Picasso and Picabia have made us acquainted with a form of art which in its vague realization of representative values becomes almost as abstract an art as music was in the time of Beethoven, while such musicians as Strauss, Debussy, and Strawinsky, have gradually widened the boundaries which have confined music, and have made it at times something very concrete. Debussy’s _La Mer_, for example, is a much more definite picture (in leaning over the rail of the gallery of the Salle Gaveau in Paris during a performance of this piece I actually became sea-sick!) than Marcel Duchamp’s painting of the _Nu Descendant l’Escalier_. So Strawinsky’s three pieces for string quartet represent certain things in nature (the first a group of peasants playing strange instruments on the steppes; the second sounds in a Cathedral heard by a drowsy worshipper, the responses of the priest, chanted out of key, the shrill antiphonal choruses; and the third a juggling Pierrot with a soul-pain) much more definitely than Picasso’s latest _Nature Morte dans un Jardin_.

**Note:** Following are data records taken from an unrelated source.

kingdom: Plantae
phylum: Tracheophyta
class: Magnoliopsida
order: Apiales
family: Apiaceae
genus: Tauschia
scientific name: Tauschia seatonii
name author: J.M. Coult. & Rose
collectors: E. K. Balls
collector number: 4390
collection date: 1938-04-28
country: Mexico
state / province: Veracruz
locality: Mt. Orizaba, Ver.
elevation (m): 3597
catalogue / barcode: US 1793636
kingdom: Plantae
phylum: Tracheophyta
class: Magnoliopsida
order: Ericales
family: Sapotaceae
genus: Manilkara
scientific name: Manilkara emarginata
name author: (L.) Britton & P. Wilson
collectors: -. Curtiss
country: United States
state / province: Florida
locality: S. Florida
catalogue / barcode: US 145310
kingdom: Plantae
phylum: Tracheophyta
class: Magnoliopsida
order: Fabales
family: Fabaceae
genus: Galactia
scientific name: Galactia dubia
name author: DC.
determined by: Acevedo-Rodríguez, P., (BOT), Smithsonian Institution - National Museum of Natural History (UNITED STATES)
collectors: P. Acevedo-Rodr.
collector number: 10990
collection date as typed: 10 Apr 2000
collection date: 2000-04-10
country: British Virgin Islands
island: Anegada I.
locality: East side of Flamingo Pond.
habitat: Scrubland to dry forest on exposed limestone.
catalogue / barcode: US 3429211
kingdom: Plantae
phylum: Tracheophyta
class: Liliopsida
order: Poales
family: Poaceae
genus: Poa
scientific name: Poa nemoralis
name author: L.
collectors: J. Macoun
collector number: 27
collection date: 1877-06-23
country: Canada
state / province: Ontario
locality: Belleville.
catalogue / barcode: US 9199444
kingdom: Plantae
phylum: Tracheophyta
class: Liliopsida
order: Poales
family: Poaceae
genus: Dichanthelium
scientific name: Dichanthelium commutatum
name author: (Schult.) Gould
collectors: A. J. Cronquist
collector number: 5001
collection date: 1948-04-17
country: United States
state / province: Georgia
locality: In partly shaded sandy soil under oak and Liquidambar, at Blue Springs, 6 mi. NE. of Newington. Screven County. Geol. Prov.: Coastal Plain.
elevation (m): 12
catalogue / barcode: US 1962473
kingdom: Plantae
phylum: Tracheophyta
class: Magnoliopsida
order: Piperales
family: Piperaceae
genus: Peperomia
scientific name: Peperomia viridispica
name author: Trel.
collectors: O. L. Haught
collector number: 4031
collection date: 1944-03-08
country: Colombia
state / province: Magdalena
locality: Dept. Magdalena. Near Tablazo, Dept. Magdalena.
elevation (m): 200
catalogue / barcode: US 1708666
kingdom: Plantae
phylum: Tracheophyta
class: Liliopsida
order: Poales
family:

“Now the law which has dominated painting for more than a century is a more and more comprehensive assimilation of musical idiom. Even Delacroix spoke of ‘the mysterious effects of line and colour which, alas, only a few adepts feel--like interwoven themes in music ...’ and Baudelaire, in another connection, wrote, ‘Harmony, melody, and counterpoint are to be found in colour.’ Ingres also remarked to his disciples, ‘If I could make you all musicians you would be better painters.’ Renoir, who journeyed to Sicily to paint Wagner’s portrait and to translate _Tannhäuser_, is a musical enthusiast and his work is music. Maurice Denis tells us that his pals at Julian’s Academy, those who were to found synthesism with him, never tired of discussing Lamoureux’s concerts, where they were enthusiastic habitués. Gaugin announced that ‘painting is a musical phase.’ He speaks continually of the music of a picture; when he wants to analyze his work he divides it into the literary element, to which he attaches less importance, and the musical element which he schemes first. Cézanne, whom Gaugin compared to César Franck, said, ‘not model, but modulate.’ Metzinger invokes the right of cubist painters to express all emotions as music does, and one of the æstheticians of the new school writes: ‘The goal of painting is perhaps a music of nature, visual music to which traditional painting would have somewhat the status that sacred or dramatic music has compared to concert music.’